To determine the source of infection, microbiologic studies were performed on samples of commercially sterile water used for formula preparation and from samples of formula taken from opened cans of Portagen from the same two batches used in the NICU during the study period. Environmental swab cultures were taken from surfaces on which the product had been prepared. Cultures also were performed on unopened containers of Portagen supplied by the manufacturer with batch codes matching those of opened cans. The water was cultured using membrane filtration. The powdered infant formula was cultured using a modification of a previously described enrichment method.3 Specifically, for each culture of formula, 100 grams of Portagen were inoculated in phosphate-buffered peptone water, incubated overnight, subcultured, reincubated, and picked and streaked. Colonies that demonstrated a yellow pigment characteristic of E. sakazakii were then picked for identification. Cultures of formula taken from both opened and unopened cans of Portagen from a single batch grew E. sakazakii. Water and all environmental cultures were negative. Pulsed-field gel electrophoresis revealed that isolates of E. sakazakii from the CSF culture of the neonate with meningitis and from the culture of formula from both opened and unopened containers were indistinguishable.
Hospital personnel reviewed NICU infection-control practices, policies, and procedures for preparation, storage, and administration of powdered infant formula. No breaches in infection control were detected. The product was prepared in the NICU according to manufacturer's instructions. Powdered formula was mixed with sterile water and was immediately refrigerated and used within 24 hours of preparation. The infant with E. sakazakii meningitis was given formula by continuous administration; administration or "hang" time (i.e., the amount of time the contents of a formula bag are fed to a patient) did not exceed 8 hours.

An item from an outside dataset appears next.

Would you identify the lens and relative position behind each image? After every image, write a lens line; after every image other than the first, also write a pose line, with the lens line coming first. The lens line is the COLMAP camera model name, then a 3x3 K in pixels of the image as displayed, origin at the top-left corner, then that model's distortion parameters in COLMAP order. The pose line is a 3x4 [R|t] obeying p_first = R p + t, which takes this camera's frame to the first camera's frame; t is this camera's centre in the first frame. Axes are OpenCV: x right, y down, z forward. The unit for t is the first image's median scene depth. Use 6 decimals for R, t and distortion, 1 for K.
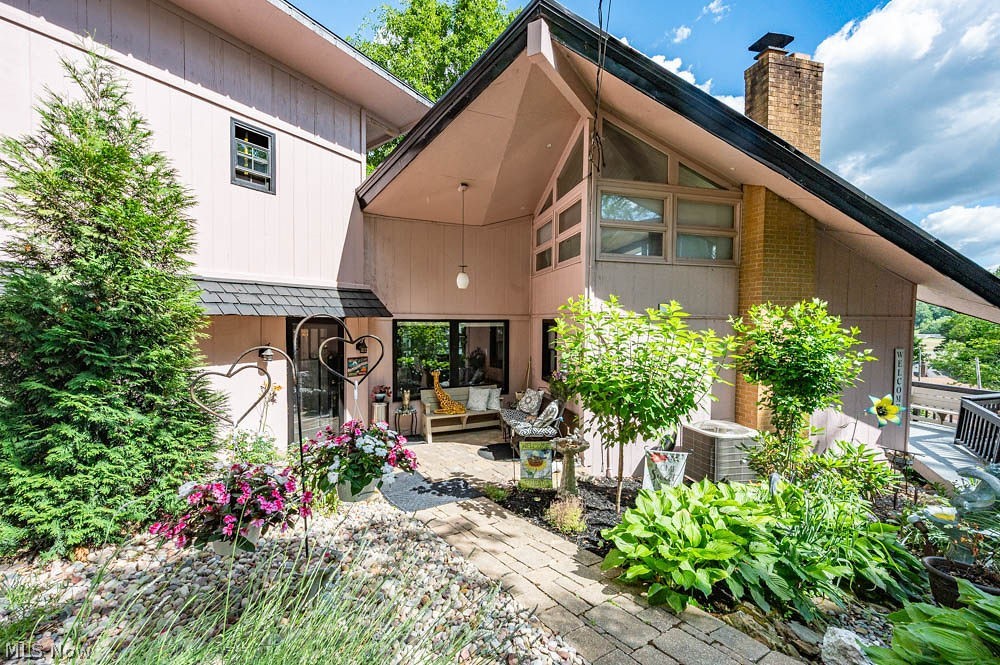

To prevent additional infections, the hospital made several policy changes. Principal formula type for NICU patients was changed from powdered formula to a commercially sterile, ready-to-feed liquid formula. Portagen is no longer used; other powdered formula products are reserved for specific needs and, when necessary, are prepared in a designated formula preparation room in the pharmacy. The amount of allowable administration or "hang" time has been reduced from 8 hours to 4 hours. As of April 10, 2002, no additional episodes of infection or colonization have been detected at the reporting hospital.